Students protest Trinity open day over Israel ties
Prospective students were unable to enter through the College’s main entrance during the demonstration
Students disrupted Trinity College’s maths open days this morning (27/05) as they protested the College’s ties to Israel’s largest arms company.
The College has come under persistent pressure from students since it was issued a legal notice by a UK human rights group over its investments in Elbit systems.
The demonstrators urged prospective students not to apply to Trinity due to their “complicity in Israel’s genocide of the Palestinian people”. They also stated that they “will keep coming back and making noise” until the College divests from Elbit.
The protesters later moved to Trinity’s side gate, after noticing that open-day attendees were no longer entering through this gate. Cambridge Stop The War, one of the groups that organised the event, later claimed on Instagram that they had “shut down” Trinity’s main entrance.
Open day attendees were handed leaflets by protesters, who told them: “If you apply to Trinity you will be part of a college which profits from the murder of civilians [and] face regular protests from your local community.”
Speaking to Varsity, an open-day attendee condemned the College’s investments, saying: “Stuff like this would definitely make me think twice about applying to Trinity, I don’t want to be part of an educational institution that funds these kinds of companies.”

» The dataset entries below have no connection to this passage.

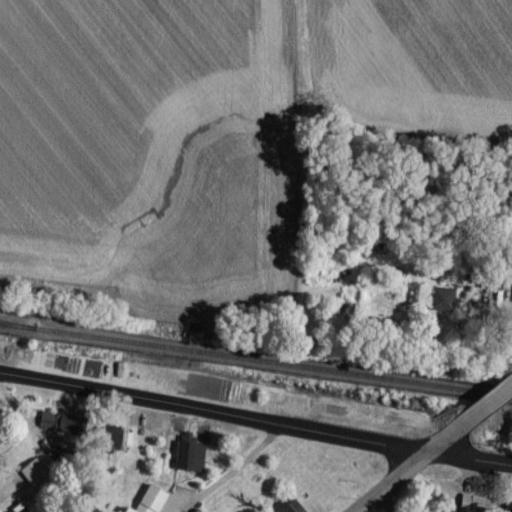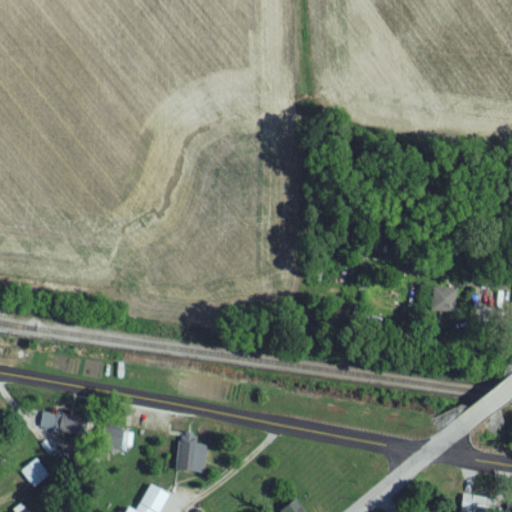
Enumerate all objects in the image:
road: (321, 230)
railway: (255, 365)
road: (484, 405)
road: (256, 421)
road: (439, 443)
building: (108, 446)
road: (243, 462)
building: (186, 463)
road: (388, 485)
building: (150, 503)
road: (383, 503)
building: (288, 508)
building: (481, 508)
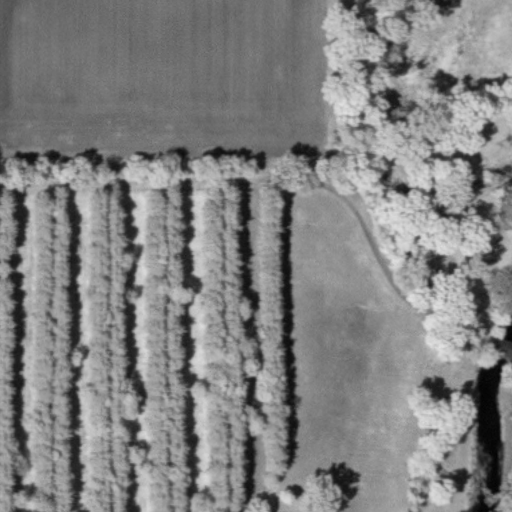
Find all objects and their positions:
building: (496, 346)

Students had already protested outside Trinity in March, with today’s event organisers planning to hold another protest at the start of May.
The legal notice issued to Trinity came after the Middle East Eye reported that the College has £61,735 invested in Elbit, as well as holdings in Caterpillar, a US-based heavy equipment company, General Electric, Toyota, Rolls-Royce, Barclays Bank, and L3Harris Industries.
One of the protesters told Varsity: “The college’s silence on this has been deafening, for me it shows how performative any previous divestments have been. They seem to be happy to cut ties with ecological collapse, which is great, but then not genocide.”
“I think the fact that we haven’t even had a statement from the College over tells you all you need to know really, they fully know they’re in the wrong and have blood on their hands, but are happy to keep doing it anyways,” they said.
Trinity College has been contacted for comment.